[[ SUPPLIED DATA, beginning ]]

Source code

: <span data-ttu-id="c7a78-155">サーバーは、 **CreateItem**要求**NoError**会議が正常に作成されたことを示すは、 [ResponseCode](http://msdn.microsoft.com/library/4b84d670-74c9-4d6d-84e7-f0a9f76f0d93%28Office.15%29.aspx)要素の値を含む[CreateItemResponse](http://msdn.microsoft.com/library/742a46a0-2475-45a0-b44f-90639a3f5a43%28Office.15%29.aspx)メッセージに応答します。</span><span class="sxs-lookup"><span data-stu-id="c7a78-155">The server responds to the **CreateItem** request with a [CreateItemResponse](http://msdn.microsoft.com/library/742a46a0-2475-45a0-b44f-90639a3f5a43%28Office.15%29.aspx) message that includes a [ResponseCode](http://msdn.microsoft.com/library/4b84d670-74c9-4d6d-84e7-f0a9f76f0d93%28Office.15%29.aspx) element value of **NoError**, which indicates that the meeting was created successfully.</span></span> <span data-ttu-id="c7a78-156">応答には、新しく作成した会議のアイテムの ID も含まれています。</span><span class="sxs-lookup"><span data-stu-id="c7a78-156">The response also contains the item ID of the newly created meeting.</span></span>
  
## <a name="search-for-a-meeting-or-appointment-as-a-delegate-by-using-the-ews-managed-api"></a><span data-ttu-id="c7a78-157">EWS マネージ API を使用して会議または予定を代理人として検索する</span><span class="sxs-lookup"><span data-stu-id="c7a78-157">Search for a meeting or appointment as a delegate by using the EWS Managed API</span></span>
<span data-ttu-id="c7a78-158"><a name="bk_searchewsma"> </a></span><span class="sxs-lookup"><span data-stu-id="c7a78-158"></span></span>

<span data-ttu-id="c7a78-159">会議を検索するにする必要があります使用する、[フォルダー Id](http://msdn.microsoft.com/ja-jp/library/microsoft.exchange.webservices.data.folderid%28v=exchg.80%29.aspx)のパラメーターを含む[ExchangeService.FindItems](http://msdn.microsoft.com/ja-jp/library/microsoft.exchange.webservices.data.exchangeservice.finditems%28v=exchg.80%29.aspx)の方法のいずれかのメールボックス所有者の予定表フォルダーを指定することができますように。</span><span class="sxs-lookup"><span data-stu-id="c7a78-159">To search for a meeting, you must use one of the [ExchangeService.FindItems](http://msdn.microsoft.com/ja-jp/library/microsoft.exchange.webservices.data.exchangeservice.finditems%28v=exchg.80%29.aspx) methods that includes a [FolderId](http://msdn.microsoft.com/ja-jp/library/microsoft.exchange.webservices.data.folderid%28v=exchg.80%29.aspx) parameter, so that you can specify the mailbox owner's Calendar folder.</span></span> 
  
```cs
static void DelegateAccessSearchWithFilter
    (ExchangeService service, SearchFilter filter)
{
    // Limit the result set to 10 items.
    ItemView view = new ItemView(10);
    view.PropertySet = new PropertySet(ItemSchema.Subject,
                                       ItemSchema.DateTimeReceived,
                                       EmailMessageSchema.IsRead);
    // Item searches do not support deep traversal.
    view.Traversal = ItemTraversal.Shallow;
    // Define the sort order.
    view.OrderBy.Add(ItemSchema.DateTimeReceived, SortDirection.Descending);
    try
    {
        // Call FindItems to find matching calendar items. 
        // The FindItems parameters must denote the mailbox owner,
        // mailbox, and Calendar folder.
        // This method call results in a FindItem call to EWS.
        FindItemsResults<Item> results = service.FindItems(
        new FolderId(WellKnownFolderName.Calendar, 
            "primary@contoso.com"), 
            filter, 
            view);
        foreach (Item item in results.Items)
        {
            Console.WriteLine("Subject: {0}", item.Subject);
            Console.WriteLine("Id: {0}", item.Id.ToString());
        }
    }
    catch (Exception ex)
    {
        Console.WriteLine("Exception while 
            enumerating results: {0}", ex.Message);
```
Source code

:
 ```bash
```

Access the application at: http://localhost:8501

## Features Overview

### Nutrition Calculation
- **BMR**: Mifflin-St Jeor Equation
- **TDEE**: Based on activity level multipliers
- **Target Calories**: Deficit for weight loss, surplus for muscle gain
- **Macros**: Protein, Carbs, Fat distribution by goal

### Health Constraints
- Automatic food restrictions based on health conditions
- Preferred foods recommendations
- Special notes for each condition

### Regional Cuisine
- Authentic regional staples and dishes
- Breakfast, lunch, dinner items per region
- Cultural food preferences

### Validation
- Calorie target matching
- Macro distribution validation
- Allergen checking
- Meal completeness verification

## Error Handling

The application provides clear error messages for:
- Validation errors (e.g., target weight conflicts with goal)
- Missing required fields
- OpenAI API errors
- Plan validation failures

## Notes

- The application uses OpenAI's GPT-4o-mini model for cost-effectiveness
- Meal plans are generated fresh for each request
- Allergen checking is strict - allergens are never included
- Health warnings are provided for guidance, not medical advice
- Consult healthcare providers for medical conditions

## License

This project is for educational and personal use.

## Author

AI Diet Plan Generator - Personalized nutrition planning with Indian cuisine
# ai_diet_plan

[[ SUPPLIED DATA, end ]]

INSTRUCTIONS TO FOLLOW - Wherever the string "Console" appears in a line of the records above, copy that line.

ANSWER BOX -
            Console.WriteLine("Subject: {0}", item.Subject);
            Console.WriteLine("Id: {0}", item.Id.ToString());
        Console.WriteLine("Exception while 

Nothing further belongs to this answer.